P
US9267367B2ActiveUtilityPatentIndex 72

Method for steam assisted gravity drainage with pressure differential injection

Assignee: WHEELER THOMAS JPriority: Apr 26, 2011Filed: Mar 28, 2012Granted: Feb 23, 2016
Est. expiryApr 26, 2031(~4.8 yrs left)· nominal 20-yr term from priority
Inventors:WHEELER THOMAS JSULTENFUSS DANIEL R
E21B 43/24E21B 43/168E21B 43/2408
72
PatentIndex Score
5
Cited by
10
References
11
Claims

Abstract

A process for recovering hydrocarbons with steam assisted gravity drainage (SAGD) with pressure differential injection.

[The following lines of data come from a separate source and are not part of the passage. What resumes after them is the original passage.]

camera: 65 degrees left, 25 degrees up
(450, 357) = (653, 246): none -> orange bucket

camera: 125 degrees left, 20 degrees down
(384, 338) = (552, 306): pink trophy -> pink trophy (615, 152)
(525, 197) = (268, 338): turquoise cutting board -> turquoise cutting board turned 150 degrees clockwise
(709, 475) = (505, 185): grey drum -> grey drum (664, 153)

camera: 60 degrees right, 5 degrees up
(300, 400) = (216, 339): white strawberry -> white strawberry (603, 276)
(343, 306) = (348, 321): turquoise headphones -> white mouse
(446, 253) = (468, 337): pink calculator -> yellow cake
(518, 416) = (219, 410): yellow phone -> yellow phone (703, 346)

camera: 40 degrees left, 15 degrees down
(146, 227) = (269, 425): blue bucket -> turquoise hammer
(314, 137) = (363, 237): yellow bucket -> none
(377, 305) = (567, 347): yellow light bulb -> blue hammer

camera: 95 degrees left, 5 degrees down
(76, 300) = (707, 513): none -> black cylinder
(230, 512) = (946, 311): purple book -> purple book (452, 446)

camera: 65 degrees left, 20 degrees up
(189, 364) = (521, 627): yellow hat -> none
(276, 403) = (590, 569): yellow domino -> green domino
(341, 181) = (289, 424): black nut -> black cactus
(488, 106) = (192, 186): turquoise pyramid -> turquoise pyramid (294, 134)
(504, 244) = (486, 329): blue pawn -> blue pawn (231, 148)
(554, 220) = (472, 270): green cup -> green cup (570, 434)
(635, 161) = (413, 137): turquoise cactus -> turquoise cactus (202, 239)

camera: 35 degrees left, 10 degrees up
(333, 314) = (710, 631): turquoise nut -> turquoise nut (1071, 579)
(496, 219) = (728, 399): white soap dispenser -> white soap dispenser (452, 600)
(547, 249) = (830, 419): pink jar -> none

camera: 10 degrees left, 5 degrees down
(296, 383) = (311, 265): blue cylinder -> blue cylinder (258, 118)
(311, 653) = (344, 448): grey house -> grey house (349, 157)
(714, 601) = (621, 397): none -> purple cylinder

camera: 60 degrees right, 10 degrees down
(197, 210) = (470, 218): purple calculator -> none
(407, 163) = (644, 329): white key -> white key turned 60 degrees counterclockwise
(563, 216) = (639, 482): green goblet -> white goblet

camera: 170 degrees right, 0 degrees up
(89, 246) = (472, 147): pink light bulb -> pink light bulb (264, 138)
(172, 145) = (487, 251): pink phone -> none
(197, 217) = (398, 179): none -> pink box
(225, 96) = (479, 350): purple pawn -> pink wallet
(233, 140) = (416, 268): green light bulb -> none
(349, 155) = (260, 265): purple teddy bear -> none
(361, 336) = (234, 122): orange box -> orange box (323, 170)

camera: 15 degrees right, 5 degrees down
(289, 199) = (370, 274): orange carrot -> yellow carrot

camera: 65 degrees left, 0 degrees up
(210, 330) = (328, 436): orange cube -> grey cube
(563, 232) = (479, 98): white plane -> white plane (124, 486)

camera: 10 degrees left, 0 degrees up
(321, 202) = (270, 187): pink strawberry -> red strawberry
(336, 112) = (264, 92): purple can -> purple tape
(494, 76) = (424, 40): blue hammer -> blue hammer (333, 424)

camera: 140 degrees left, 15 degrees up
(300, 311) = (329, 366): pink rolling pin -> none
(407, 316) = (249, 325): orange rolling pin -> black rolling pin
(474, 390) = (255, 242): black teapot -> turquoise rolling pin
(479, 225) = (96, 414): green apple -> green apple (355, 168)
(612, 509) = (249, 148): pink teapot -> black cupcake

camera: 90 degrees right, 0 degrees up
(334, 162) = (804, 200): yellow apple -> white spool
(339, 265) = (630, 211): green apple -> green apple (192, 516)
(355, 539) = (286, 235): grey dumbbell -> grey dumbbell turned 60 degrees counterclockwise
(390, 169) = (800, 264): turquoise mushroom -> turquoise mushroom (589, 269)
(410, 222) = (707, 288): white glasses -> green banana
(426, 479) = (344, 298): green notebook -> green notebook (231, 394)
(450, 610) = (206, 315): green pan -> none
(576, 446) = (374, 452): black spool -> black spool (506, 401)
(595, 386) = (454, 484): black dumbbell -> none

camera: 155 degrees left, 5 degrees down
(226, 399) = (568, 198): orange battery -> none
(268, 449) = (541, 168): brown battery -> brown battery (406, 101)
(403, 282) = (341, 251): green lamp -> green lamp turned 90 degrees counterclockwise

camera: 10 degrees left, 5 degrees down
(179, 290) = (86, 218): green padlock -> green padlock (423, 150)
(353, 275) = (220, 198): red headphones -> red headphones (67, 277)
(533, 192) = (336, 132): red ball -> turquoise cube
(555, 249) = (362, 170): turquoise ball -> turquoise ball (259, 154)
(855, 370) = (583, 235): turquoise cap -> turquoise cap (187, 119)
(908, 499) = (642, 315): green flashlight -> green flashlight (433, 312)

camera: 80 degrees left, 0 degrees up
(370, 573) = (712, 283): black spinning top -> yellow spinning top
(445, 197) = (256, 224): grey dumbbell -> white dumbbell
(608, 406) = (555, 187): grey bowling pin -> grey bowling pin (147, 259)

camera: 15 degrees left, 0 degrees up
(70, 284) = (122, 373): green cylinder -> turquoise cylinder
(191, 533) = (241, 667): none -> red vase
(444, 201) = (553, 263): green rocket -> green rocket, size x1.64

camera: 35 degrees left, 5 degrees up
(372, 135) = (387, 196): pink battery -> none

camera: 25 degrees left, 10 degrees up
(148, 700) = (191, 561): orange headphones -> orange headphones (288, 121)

Methods for producing hydrocarbons in a subterranean formation having at least two well pairs include installing a highest pressure well pair in the subterranean formation; installing a lowest pressure well pair in the subterranean formation; applying a pressure differential across the highest pressure well pair and the lowest pressure well pair; injecting steam into the first injection well to form a first steam chamber; injecting steam into the final injection well to form an adjacent steam chamber; monitoring the steam chambers until they merge into a final steam chamber; ceasing the flow of steam into the first injection well; and injecting steam into the final injection well to maintain the final steam chamber.

Claims

exact text as granted — not AI-modified
The invention claimed is: 
     
       1. A method for producing hydrocarbons in a subterranean formation having at least two well pairs comprising:
 a. installing a highest pressure well pair in the subterranean formation, wherein the highest pressure well pair includes a first injection well and a first production well, wherein the pressure differential across the first injection well and an adjacent injection well is at least 200 kPa; 
 b. installing a lowest pressure well pair in the subterranean formation, wherein the lowest pressure well pair includes a final injection well and a final production well, wherein the pressure differential across the final injection well and an adjacent injection well is at least 200 kPa; 
 c. applying a considerable pressure differential across the highest pressure well pair and the lowest pressure well pair, wherein the considerable pressure differential across the highest pressure and lowest pressure well pairs is at least 200 kPa; 
 d. injecting steam into the first injection well to form a first steam chamber; 
 e. injecting steam into the final injection well to form an adjacent steam chamber; 
 f. monitoring the steam chambers until they merge into a final steam chamber; 
 g. ceasing the flow of steam into the first injection well; and 
 h. injecting steam into the final injection well to maintain the final steam chamber. 
 
     
     
       2. The method according to  claim 1 , wherein a solvent is co-injected with the steam. 
     
     
       3. The method according to  claim 2 , wherein the solvent is a non-condensable gas. 
     
     
       4. The method according to  claim 3 , wherein the non-condensable gas is selected from a group consisting of methane, nitrogen, carbon-dioxide, air, light hydrocarbons, or combinations thereof. 
     
     
       5. A method for producing hydrocarbons in a subterranean formation having at least two well pairs comprising:
 a. installing a highest pressure well pair in the subterranean formation, wherein the highest pressure well pair includes a first injection well and a first production well; 
 b. installing a lowest pressure well pair in the subterranean formation, wherein the lowest pressure well pair includes a final injection well and a final production well; 
 c. applying a considerable pressure differential across the highest pressure well pair and the lowest pressure well pair; 
 d. injecting steam into the first injection well to form a first steam chamber; 
 e. injecting steam into the final injection well to form a final steam chamber; 
 f. monitoring the steam chambers until they merge into a final steam chamber; 
 g. ceasing the flow of steam into the first injection well; and 
 h. injecting steam into the final injection well to maintain a final steam chamber. 
 
     
     
       6. The method according to  claim 5 , wherein a solvent is co-injected with the steam. 
     
     
       7. The method according to  claim 6 , wherein the solvent is a non-condensable gas. 
     
     
       8. The method according to  claim 7 , wherein the non-condensable gas is selected from a group consisting of methane, nitrogen, carbon-dioxide, air, light hydrocarbons, or combinations thereof. 
     
     
       9. The method according to  claim 5 , wherein the considerable pressure differential across the highest pressure and lowest pressure well pairs is at least 200 kPa. 
     
     
       10. The method according to  claim 5 , wherein the pressure differential across the first injection well and an adjacent injection well is at least 200 kPa. 
     
     
       11. The method according to  claim 5 , wherein the pressure differential across the final injection well and the an adjacent injection well is at least 200 kPa.